Turns out that having virtually every recorded song available to find and play at a moment’s notice from a computer you carry in your pocket is not necessarily that great of a thing. If you’d told me in 1992 that something like streaming would eventually be the way we’d listen to music, I would’ve shaved my undercut ponytail in amazed anticipation. However: I find I’m drawn to listen to an ever-smaller range of music because of the major streaming services’ interfaces. There’s too much there, the depths too deep, and the surface is cluttered with Colin’s Chill Mix and Colin’s Workout Mix and Colin’s Hot New Indie Mix, all collated and curated for me by a cheery, corporate AI. Here’s a mixtape from 1989, though, and the titles are written out in teeny penmanship on the label, filled with songs I truly loved. That’s all you really require, isn’t it?
A lot of this music, now thirty-something years removed from me, is still the music I love today. What that says about me and the state of music is up for debate. Was music just intrinsically *better* in the eighties and nineties? Probably not. Am I stuck in my ways? Yes, most certainly. Is the music you love when you are seventeen forever imprinted on your developing brain? I’m no neuroscientist, but I suspect there’s something to that.

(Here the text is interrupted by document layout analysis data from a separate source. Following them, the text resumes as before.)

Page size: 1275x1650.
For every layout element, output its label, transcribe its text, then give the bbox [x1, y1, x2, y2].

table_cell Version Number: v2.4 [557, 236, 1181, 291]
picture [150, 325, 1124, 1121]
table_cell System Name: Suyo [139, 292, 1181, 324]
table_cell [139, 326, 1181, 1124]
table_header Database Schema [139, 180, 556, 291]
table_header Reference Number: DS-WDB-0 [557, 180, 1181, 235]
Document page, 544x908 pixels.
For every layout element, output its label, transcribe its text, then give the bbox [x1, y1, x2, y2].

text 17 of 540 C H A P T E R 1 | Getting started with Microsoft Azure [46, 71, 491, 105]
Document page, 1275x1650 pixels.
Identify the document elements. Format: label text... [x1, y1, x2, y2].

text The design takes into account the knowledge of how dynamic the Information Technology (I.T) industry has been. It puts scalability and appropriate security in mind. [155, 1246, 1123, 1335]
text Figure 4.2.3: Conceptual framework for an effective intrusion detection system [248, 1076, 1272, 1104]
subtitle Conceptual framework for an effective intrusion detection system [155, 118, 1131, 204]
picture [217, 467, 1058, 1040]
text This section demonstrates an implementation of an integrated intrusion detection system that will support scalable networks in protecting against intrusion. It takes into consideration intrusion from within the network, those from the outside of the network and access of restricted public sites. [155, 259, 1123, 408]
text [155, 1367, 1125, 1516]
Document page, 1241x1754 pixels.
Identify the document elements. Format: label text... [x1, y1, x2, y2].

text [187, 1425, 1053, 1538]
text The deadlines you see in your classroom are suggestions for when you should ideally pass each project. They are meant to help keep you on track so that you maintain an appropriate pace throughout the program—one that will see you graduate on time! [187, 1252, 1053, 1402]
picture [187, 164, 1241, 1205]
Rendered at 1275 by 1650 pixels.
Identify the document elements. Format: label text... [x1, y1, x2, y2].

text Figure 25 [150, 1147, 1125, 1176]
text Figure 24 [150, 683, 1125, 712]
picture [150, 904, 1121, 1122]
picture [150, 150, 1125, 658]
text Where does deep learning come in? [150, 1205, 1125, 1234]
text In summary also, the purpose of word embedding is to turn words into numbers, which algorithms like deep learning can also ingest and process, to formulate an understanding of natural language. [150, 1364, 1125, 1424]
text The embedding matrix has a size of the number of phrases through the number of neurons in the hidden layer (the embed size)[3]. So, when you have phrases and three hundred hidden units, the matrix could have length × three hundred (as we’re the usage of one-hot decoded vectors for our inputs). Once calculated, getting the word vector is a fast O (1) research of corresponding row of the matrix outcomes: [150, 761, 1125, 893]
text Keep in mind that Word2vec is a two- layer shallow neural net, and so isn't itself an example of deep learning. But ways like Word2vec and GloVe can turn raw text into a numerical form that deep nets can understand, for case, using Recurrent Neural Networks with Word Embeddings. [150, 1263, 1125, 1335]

Admittedly, there’s a lot of nostalgia wrapped up in all this. Music is music. The playlist I made for you all a few weeks ago is as close an approximation to a mixtape as you can come. And besides, it’s not the medium, it’s the message, to carelessly mangle a phrase. The music is the thing, right? No matter how pristine or shitty it is, whatever package it comes in, if it’s melodic and it moves you, then who cares how it arrived in your ears? I’ve just now finished listening to another mix from 1992, a TDK-90 with a theme of four-letter, one-word titles: Suck. Dare. Dive. You get it. A lot of these songs I love still, but a lot of them I could do without; I’ve moved on. Another day or so and I’ll likely be over my 90s self. Take those eight-hole Doc Martens and Guatemala-patterned jacket and shove ‘em, Meloy.
I’m glad I got a tape deck. I’m glad that these relics of a former life, these pieces of plastic and magnetic tape, are back cluttering my living room floor. I don’t know how long they’ll be there. Store-bought tape storage appears to be inordinately expensive. These things have been hiding in a cardboard box for twenty five years, they’re probably perfectly habituated to that sort of living. Eventually, I suspect, they’ll go back in the closet and thence to the basement. But we’ll let them breathe the air of aboveground for a little while longer. In the meantime, I bought a five pack of blank tapes. Time to make a mixtape.
Your perfect labored over handwriting ✨
Nostalgia is a helluva drug. I saw the word “Magnapop” and immediately, in the back of my head: “Everything is good these days/but all of my friends are dying...” But it sounds like you took MUCH better care of your mix tapes. I put all of mine in a cardboard box and left them in the back of my ‘92 Acura because that’s mostly where I listened to music, and most of them melted into an ignominious lump. I do have two crucial mix tapes saved and un-melted: the first mix tape I ever made C, and the best mix tape I ever received (made by a fellow zine kid) that has a snapped tape. I always thought I might be able to fix it (shouldn’t that be easy??), but I still haven’t.